# SkillHub Peer Benchmarking Guide

Complete methodology for Phase 2 peer benchmarking in skill-forge.

**When to read**: When entering Phase 2 (after Phase 1 creation + self-validation completes). Read this file in full before starting benchmarking.

---

## Step 5a: Search & Rank

### Primary: SkillHub API

```
URL: https://api.skillhub.cn/api/v1/search?q=<keywords>
Keywords: extract from the created Skill's name + core function
Example: for "interview-insight-miner", search "interview insight analysis"
```

API returns quality metrics: `downloads`, `installs`, `stars`, `score`.

### Quality Ranking Formula

```
综合评分 = downloads × 0.4 + installs × 0.3 + stars × 0.3
```

| Metric | Weight | Rationale |
|--------|--------|-----------|
| downloads | 0.4 | Most objective — people downloaded because it has real value |
| installs | 0.3 | More precise — actually installed after downloading |
| stars | 0.3 | Community endorsement — but biased by age (older Skills get more stars) |

Sort by score descending, take **Top 3**.

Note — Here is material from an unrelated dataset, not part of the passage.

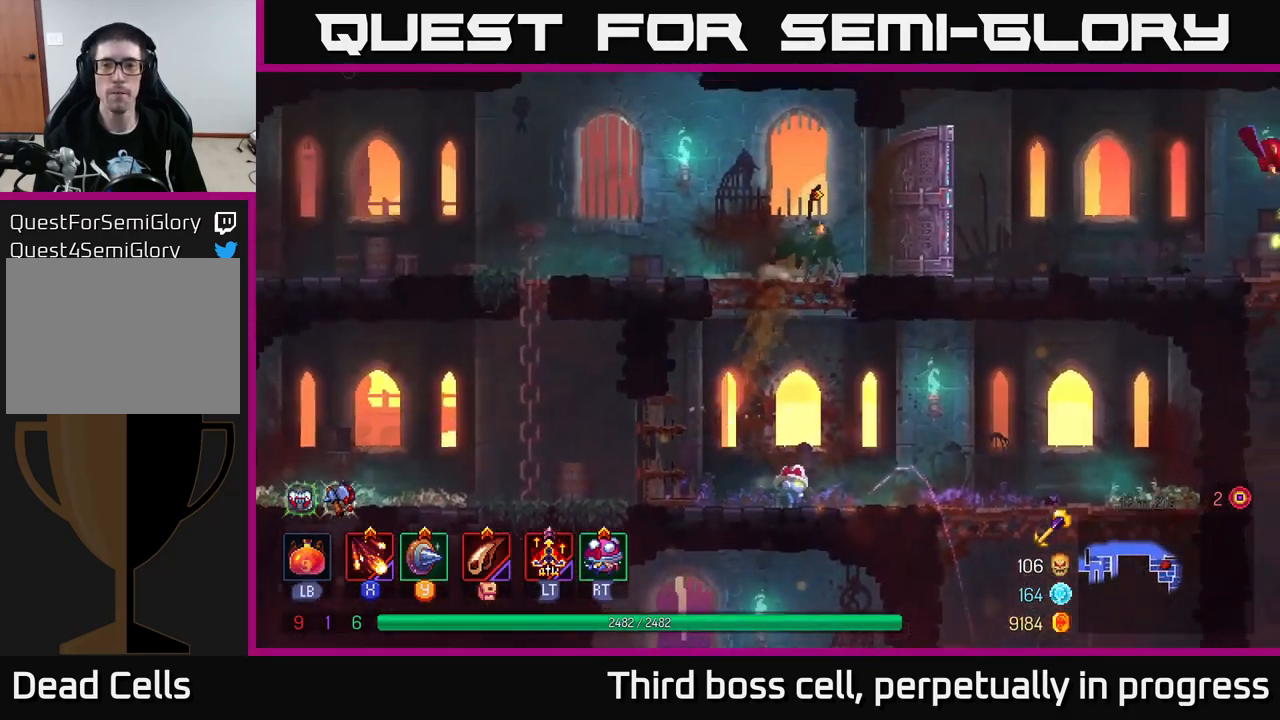
{"buttons": ["X"], "left_stick": "right", "right_stick": "center", "events": [[67, "left_stick", "right"], [117, "B", "down"], [267, "B", "up"], [350, "X", "down"], [417, "X", "up"], [483, "X", "down"]]}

### CLI Fallback (when API unavailable)

```bash
skillhub search <keywords>
```

CLI does not return downloads/stars. Use proxy ranking:
1. Higher version → more iterations → likely better quality
2. Longer description (>200 chars) → author was more thorough
3. Description contains specific trigger scenarios → more practical

Take Top 3.

---

## Step 5b: Tencent Manual Compliance Comparison

Compare our Skill against Top 3 peers on these **9 Tencent Skills Manual dimensions**:

| # | Tencent Principle | What to check |
|---|-------------------|---------------|
| 1 | **Description: trigger precision** | Does description clearly state WHEN to invoke? |
| 2 | **Description: keyword frontloading** | Are core trigger keywords in first 200 chars? |
| 3 | **Description: Do NOT scope** | Does description explicitly state what it's NOT for? |
| 4 | **One Skill = One Job** | Does it focus on a single scenario with one deliverable? |
| 5 | **4-module structure** | 任务/输出格式/规则/示例 all present? |
| 6 | **Output format: concrete** | Every field has fixed format, no vague instructions? |
| 7 | **Rules: Intern Test** | Every rule is directly actionable, no useless defaults? |
| 8 | **Example: edge case coverage** | Example covers boundary situations? |
| 9 | **Size: under 150 lines** | Lean and focused, no bloat? |

Fill in the comparison table:

| Tencent Principle | Our Skill | #1 Peer | #2 Peer | #3 Peer | Gap? |
|-------------------|-----------|---------|---------|---------|------|
| 1. Trigger precision | | | | | |
| 2. Keyword frontloading | | | | | |
| 3. Do NOT scope | | | | | |
| 4. One Job | | | | | |
| 5. 4-module structure | | | | | |
| 6. Output concreteness | | | | | |
| 7. Intern Test rules | | | | | |
| 8. Edge case coverage | | | | | |
| 9. Size control | | | | | |

---

## Step 5c: Differentiation & Gap Analysis

### If our Skill duplicates an existing high-quality Skill

→ Recommend user install the existing Skill: `skillhub install <slug>`

### If our Skill has meaningful differences

→ Document differentiation:
```
vs [Peer #1 name]: 我们做X不做Y，对方做Y不做X
vs [Peer #2 name]: 我们的输出格式更[具体/专业/简洁]
vs [Peer #3 name]: 我们的规则覆盖了[对方遗漏的边界情况]
```

### If peers reveal blind spots in our Skill

→ List specific improvements with Tencent Manual justification:
```
盲区1: [具体问题]（违反腾讯手册原则：[哪条原则]）
  → 修复方案：[具体修复]
盲区2: [具体问题]（违反腾讯手册原则：[哪条原则]）
  → 修复方案：[具体修复]
```

---

## Step 5d: User Decision

Present benchmarking results with 3 options:

1. **采纳补充** — Apply all gap fixes, re-run Step 4 validation
2. **保持原样** — Ship as-is, acknowledge gaps
3. **直接安装已有** — If a peer Skill already does the job well, install it instead

**User's decision is final.** AI recommends but never forces.